● **Task instructions**
The answer should match the entries below word for word, minus their pictures.

(Collection entries)
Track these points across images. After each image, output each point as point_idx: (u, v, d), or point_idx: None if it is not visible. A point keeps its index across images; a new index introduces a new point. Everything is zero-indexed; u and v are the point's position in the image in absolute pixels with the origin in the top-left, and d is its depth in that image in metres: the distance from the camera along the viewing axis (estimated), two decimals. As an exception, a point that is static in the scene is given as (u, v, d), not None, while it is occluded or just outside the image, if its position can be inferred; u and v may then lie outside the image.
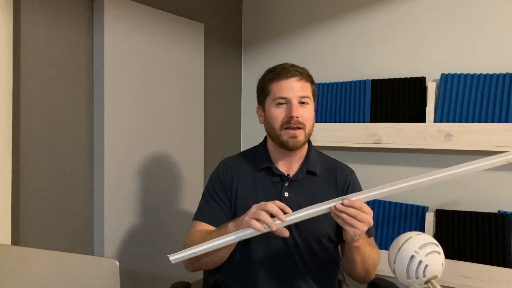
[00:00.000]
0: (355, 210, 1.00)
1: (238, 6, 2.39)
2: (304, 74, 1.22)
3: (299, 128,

● **Result for this task**
Track these points across images. After each image, output each point as point_idx: (u, v, d), or point_idx: None if it is not visible. A point keeps its index across images; a new index introduces a new point. Everything is zero-indexed; u and v are the point's position in the image in absolute pixels with the origin in the top-left, and d is its depth in that image in metres: the distance from the camera along the viewing axis (estimated), two decimals. As an exception, a point that is static in the scene is given as (u, v, d), not None, while it is occluded or just outside the image, if its position can be inferred; u and v may then lie outside the image.
[00:00.000]
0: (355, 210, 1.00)
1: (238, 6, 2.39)
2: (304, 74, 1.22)
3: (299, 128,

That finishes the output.